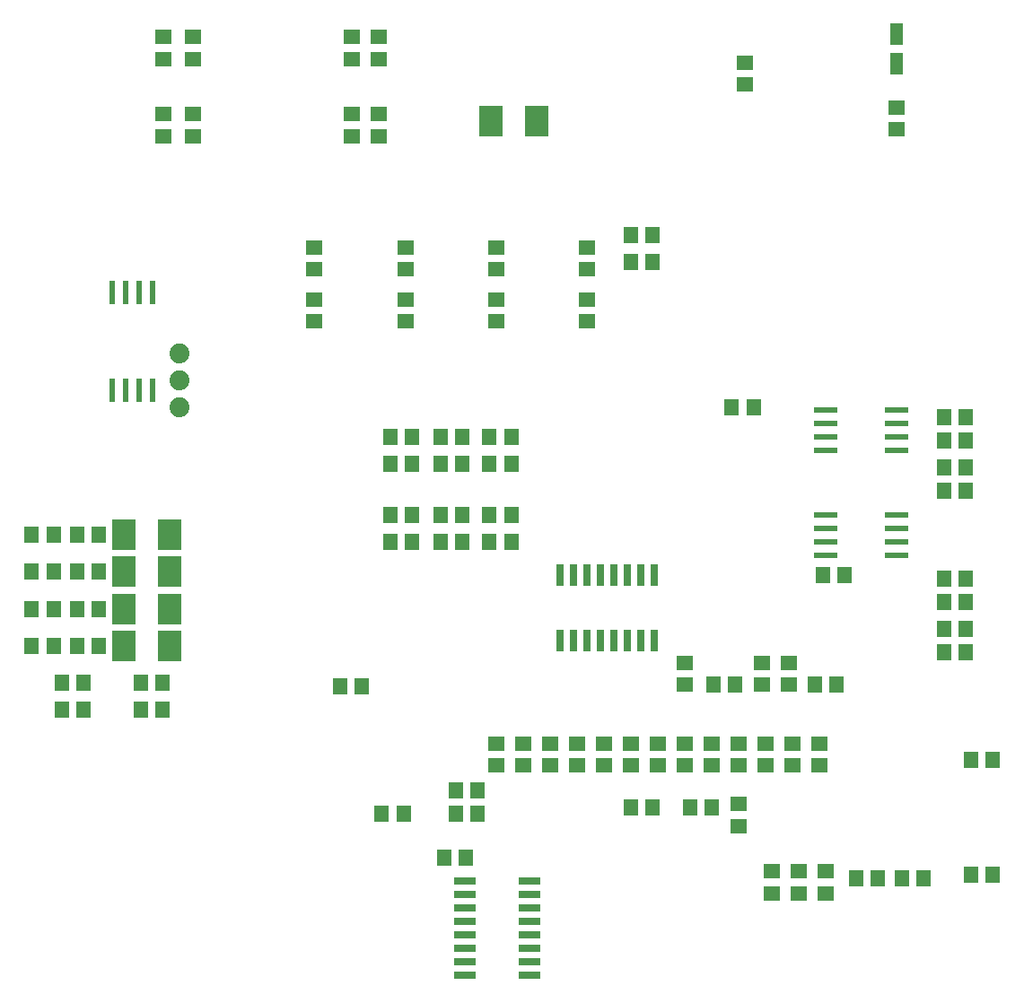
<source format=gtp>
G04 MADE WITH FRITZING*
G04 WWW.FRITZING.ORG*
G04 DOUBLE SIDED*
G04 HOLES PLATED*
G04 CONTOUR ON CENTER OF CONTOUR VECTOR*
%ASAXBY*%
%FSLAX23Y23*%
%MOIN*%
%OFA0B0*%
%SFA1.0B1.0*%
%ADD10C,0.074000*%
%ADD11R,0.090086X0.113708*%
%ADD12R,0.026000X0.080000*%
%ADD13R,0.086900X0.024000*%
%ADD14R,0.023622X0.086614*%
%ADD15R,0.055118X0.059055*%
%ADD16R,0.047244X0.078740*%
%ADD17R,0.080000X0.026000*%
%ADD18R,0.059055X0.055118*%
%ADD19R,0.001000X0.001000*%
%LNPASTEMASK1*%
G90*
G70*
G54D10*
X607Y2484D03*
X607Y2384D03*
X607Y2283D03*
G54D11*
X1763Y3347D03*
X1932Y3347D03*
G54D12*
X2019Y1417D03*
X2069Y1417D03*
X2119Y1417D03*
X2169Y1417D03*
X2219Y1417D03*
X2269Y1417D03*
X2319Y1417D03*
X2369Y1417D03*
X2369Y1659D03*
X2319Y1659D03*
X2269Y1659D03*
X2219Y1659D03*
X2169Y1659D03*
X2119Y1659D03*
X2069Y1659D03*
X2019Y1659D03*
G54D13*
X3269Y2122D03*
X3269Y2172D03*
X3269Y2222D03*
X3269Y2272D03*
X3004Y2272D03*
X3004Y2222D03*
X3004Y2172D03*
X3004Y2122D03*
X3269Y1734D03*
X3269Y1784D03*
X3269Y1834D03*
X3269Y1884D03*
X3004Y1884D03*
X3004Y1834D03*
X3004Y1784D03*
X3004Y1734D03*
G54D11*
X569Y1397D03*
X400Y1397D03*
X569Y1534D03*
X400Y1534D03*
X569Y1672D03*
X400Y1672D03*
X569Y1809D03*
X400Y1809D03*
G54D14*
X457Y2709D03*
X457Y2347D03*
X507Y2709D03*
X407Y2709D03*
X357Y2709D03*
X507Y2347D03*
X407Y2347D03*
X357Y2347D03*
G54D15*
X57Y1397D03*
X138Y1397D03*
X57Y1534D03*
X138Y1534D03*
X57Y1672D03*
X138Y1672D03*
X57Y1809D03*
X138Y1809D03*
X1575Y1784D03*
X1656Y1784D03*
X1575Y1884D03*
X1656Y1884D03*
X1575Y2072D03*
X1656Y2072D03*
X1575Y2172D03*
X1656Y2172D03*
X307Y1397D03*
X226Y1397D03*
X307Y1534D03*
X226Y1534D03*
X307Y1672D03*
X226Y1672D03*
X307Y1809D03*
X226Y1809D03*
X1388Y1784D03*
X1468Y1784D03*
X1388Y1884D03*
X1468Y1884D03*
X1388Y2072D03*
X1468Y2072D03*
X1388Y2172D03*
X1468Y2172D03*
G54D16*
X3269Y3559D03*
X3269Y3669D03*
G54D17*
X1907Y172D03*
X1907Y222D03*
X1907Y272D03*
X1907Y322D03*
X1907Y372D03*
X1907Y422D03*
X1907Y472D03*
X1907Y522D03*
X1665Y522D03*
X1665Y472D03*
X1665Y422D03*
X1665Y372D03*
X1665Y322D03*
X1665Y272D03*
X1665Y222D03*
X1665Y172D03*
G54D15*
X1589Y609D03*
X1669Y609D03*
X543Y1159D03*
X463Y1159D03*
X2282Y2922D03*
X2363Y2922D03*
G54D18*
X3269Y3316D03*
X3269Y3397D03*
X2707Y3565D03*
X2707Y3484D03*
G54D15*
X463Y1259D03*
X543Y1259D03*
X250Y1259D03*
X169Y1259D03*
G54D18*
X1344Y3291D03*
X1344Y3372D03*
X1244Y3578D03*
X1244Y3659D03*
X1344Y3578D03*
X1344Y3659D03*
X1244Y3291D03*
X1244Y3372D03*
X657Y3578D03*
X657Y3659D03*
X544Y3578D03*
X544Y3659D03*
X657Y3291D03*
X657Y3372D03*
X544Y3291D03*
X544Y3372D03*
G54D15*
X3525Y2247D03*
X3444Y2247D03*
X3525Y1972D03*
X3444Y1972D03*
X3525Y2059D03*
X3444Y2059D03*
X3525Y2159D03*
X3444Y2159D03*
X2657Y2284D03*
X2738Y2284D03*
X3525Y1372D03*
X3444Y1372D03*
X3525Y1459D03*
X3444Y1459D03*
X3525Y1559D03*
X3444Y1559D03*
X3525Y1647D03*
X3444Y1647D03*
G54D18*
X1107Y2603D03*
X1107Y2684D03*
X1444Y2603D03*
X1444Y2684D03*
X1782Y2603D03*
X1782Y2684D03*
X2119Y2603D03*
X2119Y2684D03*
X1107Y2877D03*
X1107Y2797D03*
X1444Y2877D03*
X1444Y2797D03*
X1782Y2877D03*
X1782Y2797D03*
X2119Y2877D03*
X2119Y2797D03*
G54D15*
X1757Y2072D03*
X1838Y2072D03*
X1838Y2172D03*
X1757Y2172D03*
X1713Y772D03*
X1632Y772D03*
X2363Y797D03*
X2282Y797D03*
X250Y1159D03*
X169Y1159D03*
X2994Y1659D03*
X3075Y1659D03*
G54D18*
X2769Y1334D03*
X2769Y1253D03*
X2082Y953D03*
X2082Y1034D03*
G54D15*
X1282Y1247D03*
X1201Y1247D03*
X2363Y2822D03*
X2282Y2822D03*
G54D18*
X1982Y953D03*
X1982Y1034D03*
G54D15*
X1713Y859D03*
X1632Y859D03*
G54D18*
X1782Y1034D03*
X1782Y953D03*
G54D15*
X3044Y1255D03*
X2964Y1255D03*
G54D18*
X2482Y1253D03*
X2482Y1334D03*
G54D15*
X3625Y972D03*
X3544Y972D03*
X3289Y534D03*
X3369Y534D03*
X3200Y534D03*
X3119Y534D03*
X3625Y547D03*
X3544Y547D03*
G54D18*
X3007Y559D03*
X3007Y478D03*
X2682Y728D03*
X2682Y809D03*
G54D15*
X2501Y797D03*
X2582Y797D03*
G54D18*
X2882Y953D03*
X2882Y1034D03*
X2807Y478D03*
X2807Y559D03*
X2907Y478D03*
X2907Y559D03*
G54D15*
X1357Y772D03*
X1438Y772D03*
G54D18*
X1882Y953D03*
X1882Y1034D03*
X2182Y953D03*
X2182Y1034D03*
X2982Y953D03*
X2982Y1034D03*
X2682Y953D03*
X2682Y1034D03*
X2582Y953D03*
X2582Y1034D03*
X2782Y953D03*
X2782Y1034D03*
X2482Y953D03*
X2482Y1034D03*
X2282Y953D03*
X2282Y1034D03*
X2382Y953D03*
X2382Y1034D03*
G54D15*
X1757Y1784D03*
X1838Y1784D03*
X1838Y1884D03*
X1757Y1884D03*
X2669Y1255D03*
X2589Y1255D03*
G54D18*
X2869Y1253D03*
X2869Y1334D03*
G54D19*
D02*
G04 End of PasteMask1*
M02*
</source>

___

All of the listing above must be output exactly, except for its pictures.

• [Output of the task]
<source format=gtp>
G04 MADE WITH FRITZING*
G04 WWW.FRITZING.ORG*
G04 DOUBLE SIDED*
G04 HOLES PLATED*
G04 CONTOUR ON CENTER OF CONTOUR VECTOR*
%ASAXBY*%
%FSLAX23Y23*%
%MOIN*%
%OFA0B0*%
%SFA1.0B1.0*%
%ADD10C,0.074000*%
%ADD11R,0.090086X0.113708*%
%ADD12R,0.026000X0.080000*%
%ADD13R,0.086900X0.024000*%
%ADD14R,0.023622X0.086614*%
%ADD15R,0.055118X0.059055*%
%ADD16R,0.047244X0.078740*%
%ADD17R,0.080000X0.026000*%
%ADD18R,0.059055X0.055118*%
%ADD19R,0.001000X0.001000*%
%LNPASTEMASK1*%
G90*
G70*
G54D10*
X607Y2484D03*
X607Y2384D03*
X607Y2283D03*
G54D11*
X1763Y3347D03*
X1932Y3347D03*
G54D12*
X2019Y1417D03*
X2069Y1417D03*
X2119Y1417D03*
X2169Y1417D03*
X2219Y1417D03*
X2269Y1417D03*
X2319Y1417D03*
X2369Y1417D03*
X2369Y1659D03*
X2319Y1659D03*
X2269Y1659D03*
X2219Y1659D03*
X2169Y1659D03*
X2119Y1659D03*
X2069Y1659D03*
X2019Y1659D03*
G54D13*
X3269Y2122D03*
X3269Y2172D03*
X3269Y2222D03*
X3269Y2272D03*
X3004Y2272D03*
X3004Y2222D03*
X3004Y2172D03*
X3004Y2122D03*
X3269Y1734D03*
X3269Y1784D03*
X3269Y1834D03*
X3269Y1884D03*
X3004Y1884D03*
X3004Y1834D03*
X3004Y1784D03*
X3004Y1734D03*
G54D11*
X569Y1397D03*
X400Y1397D03*
X569Y1534D03*
X400Y1534D03*
X569Y1672D03*
X400Y1672D03*
X569Y1809D03*
X400Y1809D03*
G54D14*
X457Y2709D03*
X457Y2347D03*
X507Y2709D03*
X407Y2709D03*
X357Y2709D03*
X507Y2347D03*
X407Y2347D03*
X357Y2347D03*
G54D15*
X57Y1397D03*
X138Y1397D03*
X57Y1534D03*
X138Y1534D03*
X57Y1672D03*
X138Y1672D03*
X57Y1809D03*
X138Y1809D03*
X1575Y1784D03*
X1656Y1784D03*
X1575Y1884D03*
X1656Y1884D03*
X1575Y2072D03*
X1656Y2072D03*
X1575Y2172D03*
X1656Y2172D03*
X307Y1397D03*
X226Y1397D03*
X307Y1534D03*
X226Y1534D03*
X307Y1672D03*
X226Y1672D03*
X307Y1809D03*
X226Y1809D03*
X1388Y1784D03*
X1468Y1784D03*
X1388Y1884D03*
X1468Y1884D03*
X1388Y2072D03*
X1468Y2072D03*
X1388Y2172D03*
X1468Y2172D03*
G54D16*
X3269Y3559D03*
X3269Y3669D03*
G54D17*
X1907Y172D03*
X1907Y222D03*
X1907Y272D03*
X1907Y322D03*
X1907Y372D03*
X1907Y422D03*
X1907Y472D03*
X1907Y522D03*
X1665Y522D03*
X1665Y472D03*
X1665Y422D03*
X1665Y372D03*
X1665Y322D03*
X1665Y272D03*
X1665Y222D03*
X1665Y172D03*
G54D15*
X1589Y609D03*
X1669Y609D03*
X543Y1159D03*
X463Y1159D03*
X2282Y2922D03*
X2363Y2922D03*
G54D18*
X3269Y3316D03*
X3269Y3397D03*
X2707Y3565D03*
X2707Y3484D03*
G54D15*
X463Y1259D03*
X543Y1259D03*
X250Y1259D03*
X169Y1259D03*
G54D18*
X1344Y3291D03*
X1344Y3372D03*
X1244Y3578D03*
X1244Y3659D03*
X1344Y3578D03*
X1344Y3659D03*
X1244Y3291D03*
X1244Y3372D03*
X657Y3578D03*
X657Y3659D03*
X544Y3578D03*
X544Y3659D03*
X657Y3291D03*
X657Y3372D03*
X544Y3291D03*
X544Y3372D03*
G54D15*
X3525Y2247D03*
X3444Y2247D03*
X3525Y1972D03*
X3444Y1972D03*
X3525Y2059D03*
X3444Y2059D03*
X3525Y2159D03*
X3444Y2159D03*
X2657Y2284D03*
X2738Y2284D03*
X3525Y1372D03*
X3444Y1372D03*
X3525Y1459D03*
X3444Y1459D03*
X3525Y1559D03*
X3444Y1559D03*
X3525Y1647D03*
X3444Y1647D03*
G54D18*
X1107Y2603D03*
X1107Y2684D03*
X1444Y2603D03*
X1444Y2684D03*
X1782Y2603D03*
X1782Y2684D03*
X2119Y2603D03*
X2119Y2684D03*
X1107Y2877D03*
X1107Y2797D03*
X1444Y2877D03*
X1444Y2797D03*
X1782Y2877D03*
X1782Y2797D03*
X2119Y2877D03*
X2119Y2797D03*
G54D15*
X1757Y2072D03*
X1838Y2072D03*
X1838Y2172D03*
X1757Y2172D03*
X1713Y772D03*
X1632Y772D03*
X2363Y797D03*
X2282Y797D03*
X250Y1159D03*
X169Y1159D03*
X2994Y1659D03*
X3075Y1659D03*
G54D18*
X2769Y1334D03*
X2769Y1253D03*
X2082Y953D03*
X2082Y1034D03*
G54D15*
X1282Y1247D03*
X1201Y1247D03*
X2363Y2822D03*
X2282Y2822D03*
G54D18*
X1982Y953D03*
X1982Y1034D03*
G54D15*
X1713Y859D03*
X1632Y859D03*
G54D18*
X1782Y1034D03*
X1782Y953D03*
G54D15*
X3044Y1255D03*
X2964Y1255D03*
G54D18*
X2482Y1253D03*
X2482Y1334D03*
G54D15*
X3625Y972D03*
X3544Y972D03*
X3289Y534D03*
X3369Y534D03*
X3200Y534D03*
X3119Y534D03*
X3625Y547D03*
X3544Y547D03*
G54D18*
X3007Y559D03*
X3007Y478D03*
X2682Y728D03*
X2682Y809D03*
G54D15*
X2501Y797D03*
X2582Y797D03*
G54D18*
X2882Y953D03*
X2882Y1034D03*
X2807Y478D03*
X2807Y559D03*
X2907Y478D03*
X2907Y559D03*
G54D15*
X1357Y772D03*
X1438Y772D03*
G54D18*
X1882Y953D03*
X1882Y1034D03*
X2182Y953D03*
X2182Y1034D03*
X2982Y953D03*
X2982Y1034D03*
X2682Y953D03*
X2682Y1034D03*
X2582Y953D03*
X2582Y1034D03*
X2782Y953D03*
X2782Y1034D03*
X2482Y953D03*
X2482Y1034D03*
X2282Y953D03*
X2282Y1034D03*
X2382Y953D03*
X2382Y1034D03*
G54D15*
X1757Y1784D03*
X1838Y1784D03*
X1838Y1884D03*
X1757Y1884D03*
X2669Y1255D03*
X2589Y1255D03*
G54D18*
X2869Y1253D03*
X2869Y1334D03*
G54D19*
D02*
G04 End of PasteMask1*
M02*
</source>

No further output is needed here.